Carbon capture and storage (CCS) could be responsible for reducing global carbon emissions by up to 20%. To date there are no existing CCS power plants but experiments exist in the form of 1/10th-scale plants with 100% of emissions captured, and full size plants with 0.001% of emissions captured (Haszeldine, 2009). Since commercial CCS plants will not be built until several example plants are built, immediate funding of projects may be necessary if commercial plants are exected to be up and running by 2020.— Jake Bauch
 Haszeldine, R. Stuart, 2009. Carbon Capture and Storage: How Green Can Black Be? Science 325, 1647–1652

Stuart Haszeldine reviews the existing literature on CCS to find the issues to be resolved before construction can take place. There are unresolved issues with the capture, transport and storage of carbon. The three capture techniques, postcombustion, precombustion and oxyfuel combustion, are all comparable in terms of cost and efficiency. Barriers to entry for CCS are lack of legal standing in the form of performance standards and lack of economic incentive in the form of carbon being priced.  Several other factors are delaying construction even though the technology exists. Technological improvements are expected to increase efficiency by 20 to 60% and pipe sharing by multiple plants could reduce costs. New plants can be designed to easily convert to CCS when it is available. When it leaves the plants, captured carbon can be sent through pipes from power plants to the storage sites in aquifers, oil fields or gas fields.—Jake Bauch

How quickly can we switch to low carbon energy for our electrical production?

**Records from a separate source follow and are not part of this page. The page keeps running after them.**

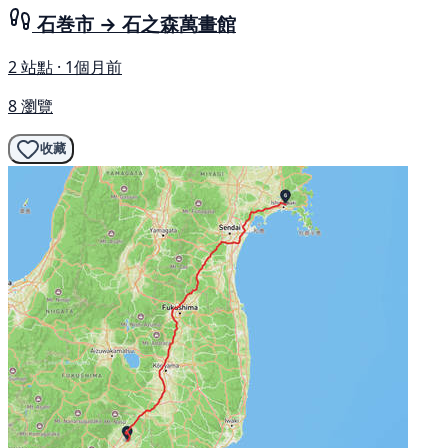
石巻市 → 石之森萬畫館
2 站點 · 1個月前
8 瀏覽
收藏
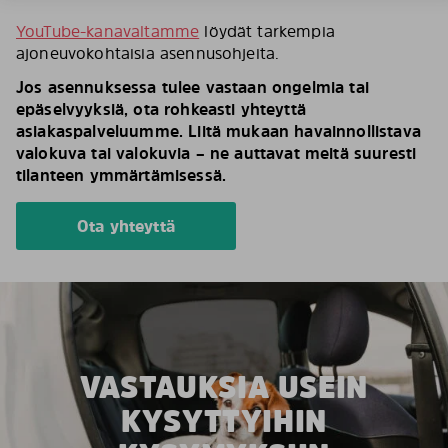
YouTube-kanavaltamme
löydät tarkempia
ajoneuvokohtaisia asennusohjeita.
Jos asennuksessa tulee vastaan ongelmia tai
epäselvyyksiä, ota rohkeasti yhteyttä
asiakaspalveluumme. Liitä mukaan havainnollistava
valokuva tai valokuvia – ne auttavat meitä suuresti
tilanteen ymmärtämisessä.
Ota yhteyttä
VASTAUKSIA USEIN
KYSYTTYIHIN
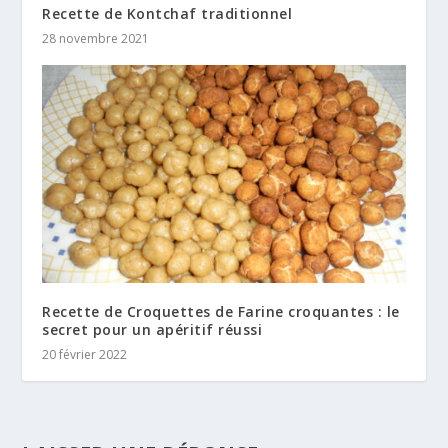
Recette de Kontchaf traditionnel
28 novembre 2021
Recette de Croquettes de Farine croquantes : le
secret pour un apéritif réussi
20 février 2022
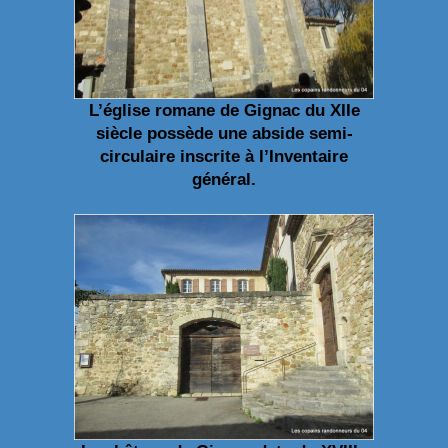
L’église romane de Gignac du XIIe
siècle possède une abside semi-
circulaire inscrite à l’Inventaire
général.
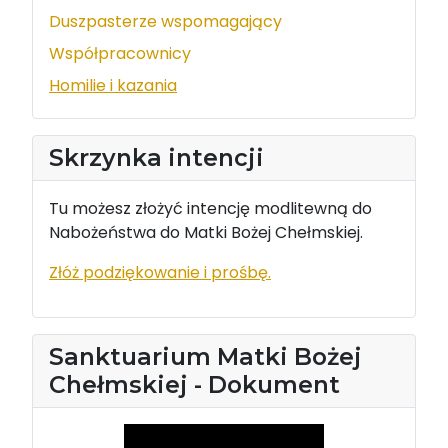
Duszpasterze wspomagający
Współpracownicy
Homilie i kazania
Skrzynka intencji
Tu możesz złożyć intencję modlitewną do
Nabożeństwa do Matki Bożej Chełmskiej.
Złóż podziękowanie i prośbę.
Sanktuarium Matki Bożej
Chełmskiej - Dokument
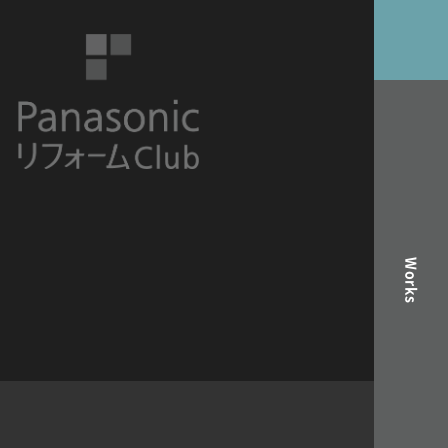
Works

According to Gert Jan Kramer and Martin Haigh at Shell, not very fast (Kramer and Haigh, 2009). In a concise opinion piece in Nature they coin two laws of energy-technology development—that in the often 30-year start-up phase, all new energy initiatives such as oil, nuclear, liquid natural gas (LNG), biofuels, wind, and solar photovoltaics have grown exponentially at about 26% a year until they finally are producing a world-wide equivalent of about 500 barrels of oil a day, then the grow linearly until they reach their natural market share and level off. Even by shaving off some years in a concerted push to fully develop photovoltaics and carbon capture more quickly, by 2050 two-thirds of the world’s energy will still come from fossil fuels and CO2 concentrations would stabilize at around 550 ppm. If we were to try to stabilize CO2 at 450 ppm which is often thought of as the appropriate goal, we would have to be fully decarbonized—no more fossil fuel burning by the energy sector, or at least capturing all of the CO2 that results—by 2050. The only real solution to meet such an ambitious goal, they suggest, is to accept a decrease in energy consumption.—Emil Morhardt
Kramer, G., Haigh, M., 2009. No quick switch to low-carbon energy. Nature 462, 568-569.